Explanation:- For the purposes of this clause, the expression “competent authority” means the Reserve Bank of India or such other authority as is authorised under any law for the time being in force for regulating payments and dealings in foreign exchange.

(b) This section does not apply to the following goods or merchandise, namely:-

(i) mineral oil; and

(ii) minerals and ores (other than processed minerals and ores specified in the Twelfth schedule)

Explanation 1.:- The sale proceeds referred to in clause (a) shall be deemed to have been received in India where such sale proceeds are credited to a separate account maintained for the purpose by the assessee with any bank outside India with the approval of the Reserve Bank of India.

Explanation 2.:- For the removal of doubts, it is hereby declared that where any goods or merchandise are transferred by an assessee to a branch, office, warehouse or any other establishment of the assessee situate outside India and such goods or merchandise are sold from such branch, office, warehouse, or establishment, then, such transfer shall be deemed to be export out of India of such goods and merchandise and the value of such goods or merchandise declared in the shipping bill or bill of export as referred to in sub-section (1) of section 50 of the Customs Act, 1962 (52 of 1962), shall, for the purposes of this section, be deemed to be the sale proceeds thereof.
****************
ASSIGNMENT 1:
According to the export provision above, when are the sale proceeds referred to in clause (a) deemed to have been received in India?
ASSIGNMENT 2:
From Explanation 2 of the export provision above, list every type of establishment outside India to which an assessee may transfer goods or merchandise.
ASSIGNMENT 3:
Pick up the export provision after its final sentence and carry it forward in the same statutory style.

(Structured pose outputs)
****************
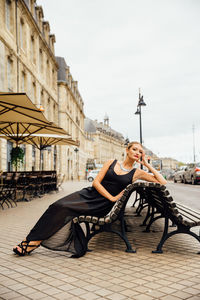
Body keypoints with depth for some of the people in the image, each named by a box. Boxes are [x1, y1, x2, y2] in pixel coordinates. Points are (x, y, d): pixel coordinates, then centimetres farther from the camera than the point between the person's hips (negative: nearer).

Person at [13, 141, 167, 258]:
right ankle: (34, 239, -13)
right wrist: (112, 197, -8)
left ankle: (34, 241, -15)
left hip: (101, 206, -3)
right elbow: (96, 182, 2)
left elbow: (162, 182, -1)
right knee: (58, 206, -23)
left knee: (65, 209, -24)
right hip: (89, 194, 3)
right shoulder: (111, 163, 8)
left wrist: (147, 164, -2)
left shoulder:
****************
TASK OUTPUT 1:
When they are credited to a separate account maintained for the purpose by the assessee with any bank outside India, with the approval of the Reserve Bank of India.

TASK OUTPUT 2:
branch, office, warehouse, any other establishment of the assessee

TASK OUTPUT 3:
(3) For the purposes of sub-section (1)-

(a) where the export out of India is of goods or merchandise manufactured or processed by the assessee, the profits derived from such export shall be the amount which bears to the profits of the business, the same proportion as the export turnover in respect of such goods bears to the total turnover of the business carried on by the assessee;

(b) where the export out of India is of trading goods, the profits derived from such export shall be the export turnover in respect of such trading goods as reduced by the direct costs and indirect costs attributable to such export;

(c) where the export out of India is of goods or merchandise manufactured or processed by the assessee and of  trading goods, the profits derived from such export shall,-

i. in respect of the goods or merchandise manufactured or processed by the assessee, be the amount which bears to the adjusted profits of the business, the same proportion as the adjusted export turnover in respect of such goods bears to the adjusted total turnover of the business carried on by the assessee; and

ii. in respect of trading goods, be the export turnover in respect of such trading goods as reduced by the direct and indirect costs attributable to export of such trading goods:

Provided that the profits computed under clause (a) or clause (b) or clause (c) of this sub-section shall be further increased by the amount which bears to ninety per cent of any sum referred to in clause (iiia) (not being profits on sale of a licence acquired from any other person), and clauses (iiib) and (iiic) of section 28, the same proportion as the export turnover bears to the total turnover of the business carried on by the assessee:

Provided further that in the case of an assessee having export turnover not exceeding rupees ten crores during the previous year, the profits computed under clause (a) or clause (b) or clause (c) of this sub-section or after giving effect to the first proviso, as the case may be, shall be further increased by the amount which bears to ninety per cent of any sum referred to in clause (iiid) or clause (iiie), as the case may be, of section 28, the same proportion as the export turnover bears to the total turnover of the business carried out by the assessee.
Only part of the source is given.